(Plain-text document sources)
***

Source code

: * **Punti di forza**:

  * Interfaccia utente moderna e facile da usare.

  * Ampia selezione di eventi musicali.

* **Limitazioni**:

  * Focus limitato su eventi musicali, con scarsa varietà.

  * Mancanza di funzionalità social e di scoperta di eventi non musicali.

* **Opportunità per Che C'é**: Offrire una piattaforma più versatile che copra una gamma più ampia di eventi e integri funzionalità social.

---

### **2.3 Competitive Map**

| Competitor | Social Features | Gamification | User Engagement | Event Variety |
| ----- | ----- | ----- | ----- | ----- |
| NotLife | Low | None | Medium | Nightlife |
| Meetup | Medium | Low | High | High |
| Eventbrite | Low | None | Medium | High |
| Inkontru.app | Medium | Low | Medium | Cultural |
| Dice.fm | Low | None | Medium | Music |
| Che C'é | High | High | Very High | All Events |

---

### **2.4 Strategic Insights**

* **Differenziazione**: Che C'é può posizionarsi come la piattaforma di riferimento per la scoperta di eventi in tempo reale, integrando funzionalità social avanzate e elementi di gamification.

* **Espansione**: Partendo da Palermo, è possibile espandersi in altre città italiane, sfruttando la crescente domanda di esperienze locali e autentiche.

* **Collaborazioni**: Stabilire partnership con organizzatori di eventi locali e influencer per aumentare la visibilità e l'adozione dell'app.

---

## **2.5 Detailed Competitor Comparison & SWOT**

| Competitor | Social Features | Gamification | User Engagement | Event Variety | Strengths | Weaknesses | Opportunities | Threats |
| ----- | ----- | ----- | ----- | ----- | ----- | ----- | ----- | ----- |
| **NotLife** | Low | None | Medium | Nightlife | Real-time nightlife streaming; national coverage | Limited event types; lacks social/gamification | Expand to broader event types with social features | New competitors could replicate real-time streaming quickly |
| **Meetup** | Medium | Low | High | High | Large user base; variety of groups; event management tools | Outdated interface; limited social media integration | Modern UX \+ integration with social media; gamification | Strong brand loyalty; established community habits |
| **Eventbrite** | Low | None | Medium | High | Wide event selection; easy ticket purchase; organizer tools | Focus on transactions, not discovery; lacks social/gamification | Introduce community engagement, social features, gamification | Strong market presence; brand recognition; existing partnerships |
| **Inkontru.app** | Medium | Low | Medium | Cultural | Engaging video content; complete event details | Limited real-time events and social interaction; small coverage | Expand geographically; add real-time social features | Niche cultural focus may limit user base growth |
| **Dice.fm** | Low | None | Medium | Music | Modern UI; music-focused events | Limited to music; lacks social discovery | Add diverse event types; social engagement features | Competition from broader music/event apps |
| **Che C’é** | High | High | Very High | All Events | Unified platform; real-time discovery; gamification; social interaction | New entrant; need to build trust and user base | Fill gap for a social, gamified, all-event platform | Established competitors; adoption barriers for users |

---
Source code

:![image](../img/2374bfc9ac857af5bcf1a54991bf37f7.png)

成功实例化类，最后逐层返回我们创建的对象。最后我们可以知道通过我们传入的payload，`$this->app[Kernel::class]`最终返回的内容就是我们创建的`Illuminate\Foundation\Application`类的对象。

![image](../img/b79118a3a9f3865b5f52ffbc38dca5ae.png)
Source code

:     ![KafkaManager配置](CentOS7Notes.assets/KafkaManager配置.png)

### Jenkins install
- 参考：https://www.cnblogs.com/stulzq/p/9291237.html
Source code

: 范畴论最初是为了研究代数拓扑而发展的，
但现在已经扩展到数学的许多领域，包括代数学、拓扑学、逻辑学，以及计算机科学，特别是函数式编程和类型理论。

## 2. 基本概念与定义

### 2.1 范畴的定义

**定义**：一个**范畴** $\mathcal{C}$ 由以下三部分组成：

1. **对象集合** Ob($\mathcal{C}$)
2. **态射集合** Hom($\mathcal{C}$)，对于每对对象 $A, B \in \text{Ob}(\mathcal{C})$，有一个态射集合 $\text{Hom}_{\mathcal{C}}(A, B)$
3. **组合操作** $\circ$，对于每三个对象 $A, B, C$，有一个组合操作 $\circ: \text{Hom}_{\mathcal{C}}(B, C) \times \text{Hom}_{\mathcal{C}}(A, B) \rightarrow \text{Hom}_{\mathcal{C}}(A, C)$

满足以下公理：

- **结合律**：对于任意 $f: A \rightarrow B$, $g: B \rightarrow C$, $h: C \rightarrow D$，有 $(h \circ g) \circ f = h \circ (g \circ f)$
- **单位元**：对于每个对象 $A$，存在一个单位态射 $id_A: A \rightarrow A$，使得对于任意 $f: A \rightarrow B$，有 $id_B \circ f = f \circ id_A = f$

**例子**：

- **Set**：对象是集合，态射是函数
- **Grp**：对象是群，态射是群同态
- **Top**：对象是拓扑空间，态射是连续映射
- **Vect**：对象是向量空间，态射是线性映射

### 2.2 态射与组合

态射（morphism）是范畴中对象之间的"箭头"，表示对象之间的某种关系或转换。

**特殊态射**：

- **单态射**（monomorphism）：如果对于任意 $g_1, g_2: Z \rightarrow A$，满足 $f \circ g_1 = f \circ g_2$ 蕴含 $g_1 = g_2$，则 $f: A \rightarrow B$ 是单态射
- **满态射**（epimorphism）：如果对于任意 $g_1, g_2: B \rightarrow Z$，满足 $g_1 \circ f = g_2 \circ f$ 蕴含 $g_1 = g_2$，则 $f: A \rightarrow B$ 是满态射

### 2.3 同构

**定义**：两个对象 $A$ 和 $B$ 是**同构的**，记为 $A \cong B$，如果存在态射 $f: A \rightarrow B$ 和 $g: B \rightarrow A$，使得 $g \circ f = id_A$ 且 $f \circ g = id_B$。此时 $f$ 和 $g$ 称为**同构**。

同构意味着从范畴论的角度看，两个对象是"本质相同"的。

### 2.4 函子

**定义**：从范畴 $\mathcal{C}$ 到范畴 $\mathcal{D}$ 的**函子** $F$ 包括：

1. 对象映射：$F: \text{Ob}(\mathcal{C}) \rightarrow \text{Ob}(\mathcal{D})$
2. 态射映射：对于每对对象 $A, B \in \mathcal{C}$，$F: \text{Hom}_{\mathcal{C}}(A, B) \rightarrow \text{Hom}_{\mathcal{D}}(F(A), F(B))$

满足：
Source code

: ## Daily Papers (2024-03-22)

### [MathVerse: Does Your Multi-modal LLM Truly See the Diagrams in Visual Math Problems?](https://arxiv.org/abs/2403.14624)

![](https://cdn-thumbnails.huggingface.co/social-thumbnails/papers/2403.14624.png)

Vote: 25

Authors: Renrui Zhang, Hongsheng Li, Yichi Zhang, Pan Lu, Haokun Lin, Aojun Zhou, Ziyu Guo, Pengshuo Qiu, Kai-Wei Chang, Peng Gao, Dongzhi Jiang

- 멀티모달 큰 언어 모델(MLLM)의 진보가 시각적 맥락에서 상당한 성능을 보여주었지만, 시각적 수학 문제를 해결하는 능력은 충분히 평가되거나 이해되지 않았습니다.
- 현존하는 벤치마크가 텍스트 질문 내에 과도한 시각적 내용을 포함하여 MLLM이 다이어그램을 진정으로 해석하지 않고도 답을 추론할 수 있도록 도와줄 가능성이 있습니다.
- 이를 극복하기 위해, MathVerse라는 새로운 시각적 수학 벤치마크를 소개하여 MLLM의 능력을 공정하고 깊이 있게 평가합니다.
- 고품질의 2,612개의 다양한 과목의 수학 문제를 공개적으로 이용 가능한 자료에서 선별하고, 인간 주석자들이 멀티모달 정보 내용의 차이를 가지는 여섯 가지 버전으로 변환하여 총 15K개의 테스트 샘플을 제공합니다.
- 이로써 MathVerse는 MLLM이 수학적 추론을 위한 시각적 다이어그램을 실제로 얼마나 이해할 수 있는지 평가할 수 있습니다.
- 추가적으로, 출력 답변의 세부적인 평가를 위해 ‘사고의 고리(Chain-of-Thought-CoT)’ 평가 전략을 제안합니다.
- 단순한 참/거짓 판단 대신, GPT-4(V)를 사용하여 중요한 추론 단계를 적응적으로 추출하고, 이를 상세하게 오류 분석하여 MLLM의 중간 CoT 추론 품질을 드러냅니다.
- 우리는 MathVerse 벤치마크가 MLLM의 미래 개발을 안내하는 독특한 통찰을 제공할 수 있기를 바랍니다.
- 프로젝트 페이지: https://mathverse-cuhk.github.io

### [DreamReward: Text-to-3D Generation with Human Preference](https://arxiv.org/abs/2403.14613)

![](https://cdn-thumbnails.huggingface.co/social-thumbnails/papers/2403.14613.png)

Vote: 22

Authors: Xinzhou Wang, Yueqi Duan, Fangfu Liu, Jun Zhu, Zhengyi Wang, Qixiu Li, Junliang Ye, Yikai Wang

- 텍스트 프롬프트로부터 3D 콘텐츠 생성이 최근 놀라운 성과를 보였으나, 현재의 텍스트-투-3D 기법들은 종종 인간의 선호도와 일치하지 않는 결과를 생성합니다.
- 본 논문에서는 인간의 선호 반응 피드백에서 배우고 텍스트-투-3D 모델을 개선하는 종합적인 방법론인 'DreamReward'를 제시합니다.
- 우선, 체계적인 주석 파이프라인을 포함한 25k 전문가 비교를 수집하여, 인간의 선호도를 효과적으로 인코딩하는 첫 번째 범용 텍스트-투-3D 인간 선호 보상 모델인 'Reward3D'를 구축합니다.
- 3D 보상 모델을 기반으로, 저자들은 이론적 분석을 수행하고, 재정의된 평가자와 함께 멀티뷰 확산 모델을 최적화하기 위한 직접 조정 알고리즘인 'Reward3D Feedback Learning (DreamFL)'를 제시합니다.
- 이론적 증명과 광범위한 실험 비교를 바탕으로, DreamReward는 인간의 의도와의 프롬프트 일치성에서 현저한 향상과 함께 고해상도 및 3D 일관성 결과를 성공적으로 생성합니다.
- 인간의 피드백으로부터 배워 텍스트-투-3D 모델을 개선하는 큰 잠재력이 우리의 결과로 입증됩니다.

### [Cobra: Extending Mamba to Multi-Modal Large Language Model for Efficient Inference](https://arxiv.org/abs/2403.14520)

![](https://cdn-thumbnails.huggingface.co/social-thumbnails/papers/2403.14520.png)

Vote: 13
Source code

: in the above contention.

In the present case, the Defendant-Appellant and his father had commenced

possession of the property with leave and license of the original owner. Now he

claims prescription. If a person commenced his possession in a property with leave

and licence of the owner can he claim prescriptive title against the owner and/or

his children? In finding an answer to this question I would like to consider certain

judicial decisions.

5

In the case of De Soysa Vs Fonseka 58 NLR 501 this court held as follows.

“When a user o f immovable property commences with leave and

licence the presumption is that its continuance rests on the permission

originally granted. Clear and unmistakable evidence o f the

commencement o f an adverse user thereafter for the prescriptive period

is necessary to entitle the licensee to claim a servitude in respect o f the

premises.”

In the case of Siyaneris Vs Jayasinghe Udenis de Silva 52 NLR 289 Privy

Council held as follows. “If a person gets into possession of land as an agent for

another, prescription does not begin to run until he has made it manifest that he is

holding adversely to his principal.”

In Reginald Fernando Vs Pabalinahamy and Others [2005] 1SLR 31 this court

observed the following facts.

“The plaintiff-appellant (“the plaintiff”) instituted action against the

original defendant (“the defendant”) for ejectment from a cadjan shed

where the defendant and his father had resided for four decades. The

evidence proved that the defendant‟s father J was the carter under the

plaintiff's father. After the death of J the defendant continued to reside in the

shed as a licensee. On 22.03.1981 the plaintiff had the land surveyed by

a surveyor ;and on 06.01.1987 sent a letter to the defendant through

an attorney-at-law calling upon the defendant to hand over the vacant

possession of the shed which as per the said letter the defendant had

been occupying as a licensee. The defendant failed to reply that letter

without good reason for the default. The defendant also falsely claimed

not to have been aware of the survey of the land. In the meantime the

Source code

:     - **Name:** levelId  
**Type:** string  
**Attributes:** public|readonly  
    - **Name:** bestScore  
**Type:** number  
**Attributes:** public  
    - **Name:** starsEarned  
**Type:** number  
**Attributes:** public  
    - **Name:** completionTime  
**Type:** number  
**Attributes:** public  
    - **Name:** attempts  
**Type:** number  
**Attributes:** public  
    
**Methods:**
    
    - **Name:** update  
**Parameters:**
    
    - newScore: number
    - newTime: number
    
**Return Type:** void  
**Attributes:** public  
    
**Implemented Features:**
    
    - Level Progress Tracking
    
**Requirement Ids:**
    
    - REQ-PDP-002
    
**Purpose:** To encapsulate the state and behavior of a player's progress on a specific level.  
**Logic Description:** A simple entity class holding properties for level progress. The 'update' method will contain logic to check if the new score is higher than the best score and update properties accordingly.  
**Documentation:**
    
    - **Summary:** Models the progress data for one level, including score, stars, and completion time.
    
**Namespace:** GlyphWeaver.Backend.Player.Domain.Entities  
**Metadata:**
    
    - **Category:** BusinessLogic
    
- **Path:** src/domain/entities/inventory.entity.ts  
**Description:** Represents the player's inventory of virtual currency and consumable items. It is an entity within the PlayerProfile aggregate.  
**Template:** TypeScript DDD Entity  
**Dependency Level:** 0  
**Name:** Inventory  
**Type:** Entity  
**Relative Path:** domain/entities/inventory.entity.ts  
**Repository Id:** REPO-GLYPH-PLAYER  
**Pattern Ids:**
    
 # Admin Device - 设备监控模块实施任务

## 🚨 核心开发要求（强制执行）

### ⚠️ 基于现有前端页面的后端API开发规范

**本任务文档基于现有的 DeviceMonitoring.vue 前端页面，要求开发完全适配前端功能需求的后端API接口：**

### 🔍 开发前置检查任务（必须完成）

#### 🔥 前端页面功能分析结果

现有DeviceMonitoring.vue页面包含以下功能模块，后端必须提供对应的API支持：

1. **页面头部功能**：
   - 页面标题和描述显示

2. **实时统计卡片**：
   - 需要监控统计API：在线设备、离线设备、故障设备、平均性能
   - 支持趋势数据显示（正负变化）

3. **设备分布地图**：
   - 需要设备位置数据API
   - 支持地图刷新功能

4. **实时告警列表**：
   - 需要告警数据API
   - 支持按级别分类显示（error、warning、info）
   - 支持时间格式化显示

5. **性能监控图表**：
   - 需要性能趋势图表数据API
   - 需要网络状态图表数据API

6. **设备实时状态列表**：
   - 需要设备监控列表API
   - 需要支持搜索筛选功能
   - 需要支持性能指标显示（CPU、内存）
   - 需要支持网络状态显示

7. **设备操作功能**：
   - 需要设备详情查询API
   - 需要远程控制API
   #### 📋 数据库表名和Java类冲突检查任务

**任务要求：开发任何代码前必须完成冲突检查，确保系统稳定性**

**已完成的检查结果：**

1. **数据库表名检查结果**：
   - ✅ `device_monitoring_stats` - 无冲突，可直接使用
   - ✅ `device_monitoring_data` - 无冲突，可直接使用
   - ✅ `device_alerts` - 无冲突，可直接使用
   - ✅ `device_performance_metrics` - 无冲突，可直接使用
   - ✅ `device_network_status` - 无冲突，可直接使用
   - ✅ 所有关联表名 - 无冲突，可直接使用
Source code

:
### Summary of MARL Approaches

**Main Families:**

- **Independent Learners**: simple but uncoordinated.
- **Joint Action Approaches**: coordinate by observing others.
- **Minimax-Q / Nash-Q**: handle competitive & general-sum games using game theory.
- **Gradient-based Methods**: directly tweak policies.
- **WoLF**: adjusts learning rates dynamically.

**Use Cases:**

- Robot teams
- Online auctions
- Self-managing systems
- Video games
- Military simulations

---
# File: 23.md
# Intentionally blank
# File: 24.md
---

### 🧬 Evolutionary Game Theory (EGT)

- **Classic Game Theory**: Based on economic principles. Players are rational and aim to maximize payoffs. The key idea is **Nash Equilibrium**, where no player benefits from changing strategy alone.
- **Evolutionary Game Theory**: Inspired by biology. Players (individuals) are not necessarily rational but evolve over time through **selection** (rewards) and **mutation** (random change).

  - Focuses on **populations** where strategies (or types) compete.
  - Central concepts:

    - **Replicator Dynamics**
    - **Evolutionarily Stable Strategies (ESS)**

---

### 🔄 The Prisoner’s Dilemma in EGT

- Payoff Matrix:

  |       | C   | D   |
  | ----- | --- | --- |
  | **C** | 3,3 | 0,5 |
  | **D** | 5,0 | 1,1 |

***

● **Directive**: Set down only the lines above that fall between the line holding "- 需要告警数据API" and the line holding "1. **数据库表名检查结果**：", inclusive, keeping each exact.

● **Result**:
   - 需要告警数据API
   - 支持按级别分类显示（error、warning、info）
   - 支持时间格式化显示

5. **性能监控图表**：
   - 需要性能趋势图表数据API
   - 需要网络状态图表数据API

6. **设备实时状态列表**：
   - 需要设备监控列表API
   - 需要支持搜索筛选功能
   - 需要支持性能指标显示（CPU、内存）
   - 需要支持网络状态显示

7. **设备操作功能**：
   - 需要设备详情查询API
   - 需要远程控制API
   #### 📋 数据库表名和Java类冲突检查任务

**任务要求：开发任何代码前必须完成冲突检查，确保系统稳定性**

**已完成的检查结果：**

1. **数据库表名检查结果**：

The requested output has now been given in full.